Sífilis e HIV: Critérios para Investigação de Neurossífilis

HPP - Hospital Infantil Pequeno Príncipe (PR) — Prova 2024

Enunciado

Sobre a sífilis é correto afirmar de acordo com o Protocolo Clínico e Diretrizes Terapêuticas para Atenção Integral às Pessoas com Infecções Sexualmente Transmissíveis 2022:

Alternativas

  1. A) O aumento da titulação do VDRL de 1:4 para 1:8 após o tratamento indica falha terapêutica e é usada como critério para retratamento.
  2. B) Se após 6 meses do tratamento adequado o VDRL passar de 1:128 para 1:64, considera-se tratamento adequado sem necessidade de retratamento nesse momento.
  3. C) Está indicada punção lombar para pesquisa de neurossífilis após falha no tratamento em pessoas vivento com HIV.
  4. D) A neurossífilis só ocorre quando a doença está nos estágios tardios da doença (sífilis terciária).

Pérola Clínica

Falha tratamento sífilis + HIV = Indicação PL para neurossífilis (PCDT IST 2022).

Resumo-Chave

O Protocolo Clínico e Diretrizes Terapêuticas para Atenção Integral às Pessoas com Infecções Sexualmente Transmissíveis 2022 (PCDT IST 2022) estabelece critérios claros para o diagnóstico e manejo da sífilis. Em pacientes vivendo com HIV, a avaliação para neurossífilis é mais rigorosa, sendo indicada a punção lombar em casos de falha terapêutica, independentemente do estágio da doença.

Contexto Educacional

A sífilis é uma infecção sexualmente transmissível (IST) causada pela bactéria Treponema pallidum, com manifestações clínicas variadas e que pode afetar múltiplos sistemas. O Protocolo Clínico e Diretrizes Terapêuticas para Atenção Integral às Pessoas com Infecções Sexualmente Transmissíveis (PCDT IST) de 2022 é a principal referência para o manejo da sífilis no Brasil, sendo crucial para residentes conhecerem suas recomendações. A neurossífilis, que é a invasão do sistema nervoso central pelo Treponema pallidum, pode ocorrer em qualquer estágio da doença e é particularmente relevante em pacientes vivendo com HIV, devido à imunossupressão que pode alterar a história natural da infecção. O diagnóstico da neurossífilis requer a análise do líquido cefalorraquidiano (LCR) por meio de punção lombar, com pesquisa de VDRL no LCR, contagem de células e dosagem de proteínas. A indicação de punção lombar para pesquisa de neurossífilis em pacientes com HIV e falha terapêutica da sífilis é uma recomendação importante do PCDT IST 2022, visando identificar e tratar precocemente a infecção do SNC, que pode ter consequências graves se não abordada adequadamente. O tratamento da neurossífilis difere do tratamento da sífilis não complicada, exigindo doses mais elevadas e/ou esquemas mais prolongados de penicilina cristalina.

Perguntas Frequentes

Quais são os critérios para falha terapêutica da sífilis, segundo o PCDT IST 2022?
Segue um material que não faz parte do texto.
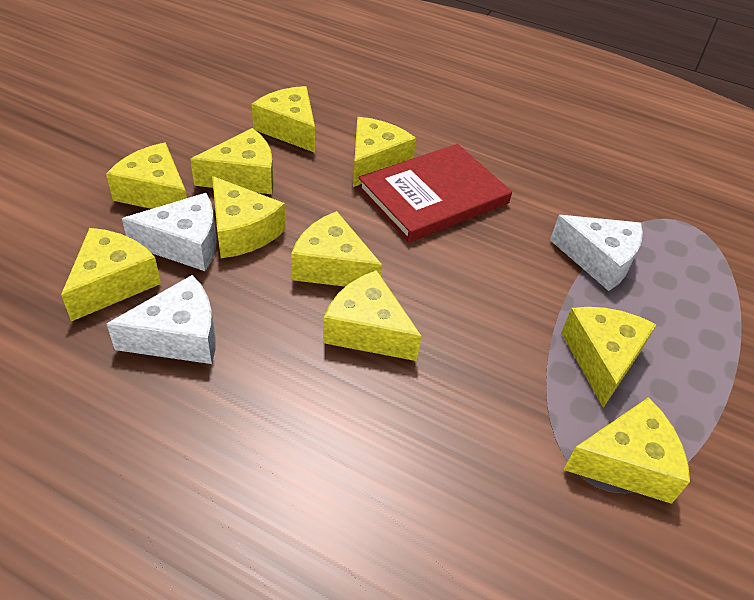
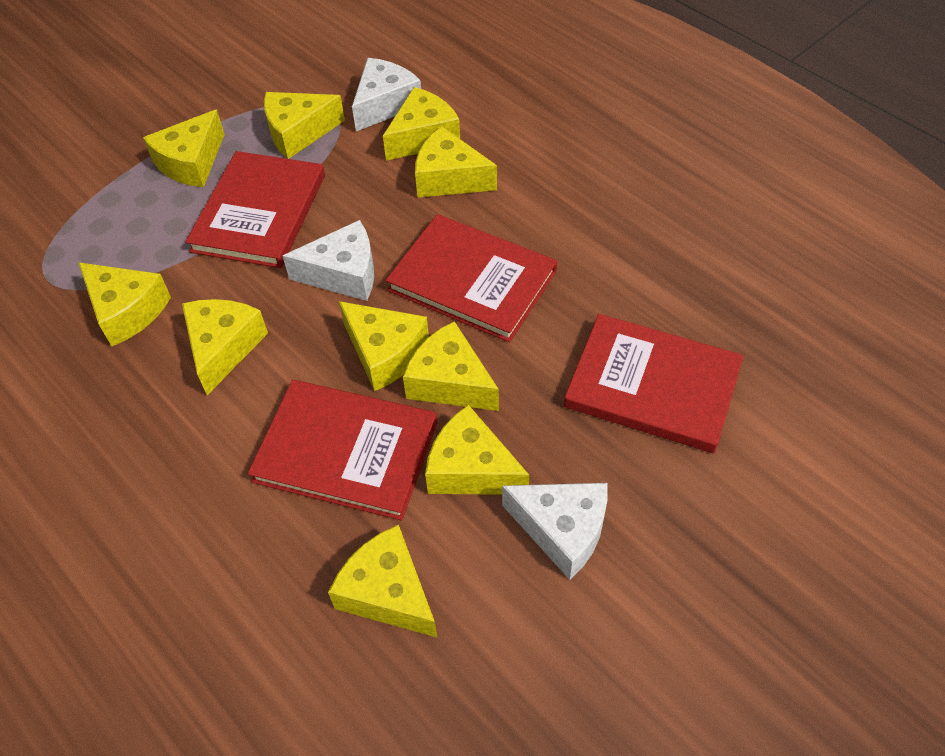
red book: [358,144,512,243] = 1 -> [185,151,325,268] [248,380,438,520] [386,214,557,342] [564,314,743,453] = 4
A falha terapêutica é indicada por não redução da titulação do VDRL em pelo menos duas diluições em 6 meses (sífilis primária/secundária) ou 12 meses (sífilis latente/terciária), ou por aumento da titulação em duas diluições, ou persistência de sinais/sintomas.

Em quais situações a punção lombar é indicada para pesquisa de neurossífilis?

Além da falha terapêutica em pacientes com HIV, a punção lombar é indicada em pacientes com sinais ou sintomas neurológicos/oftalmológicos/otológicos, sífilis terciária ativa (exceto goma e sífilis cardiovascular), e em pacientes com HIV com sífilis latente tardia ou tempo de infecção desconhecida com VDRL ≥ 1:32.

A neurossífilis pode ocorrer em qualquer estágio da doença?

Sim, a neurossífilis pode ocorrer em qualquer estágio da sífilis, incluindo a sífilis primária e secundária, especialmente em pacientes imunocomprometidos como aqueles vivendo com HIV, onde a progressão da doença pode ser mais rápida e atípica.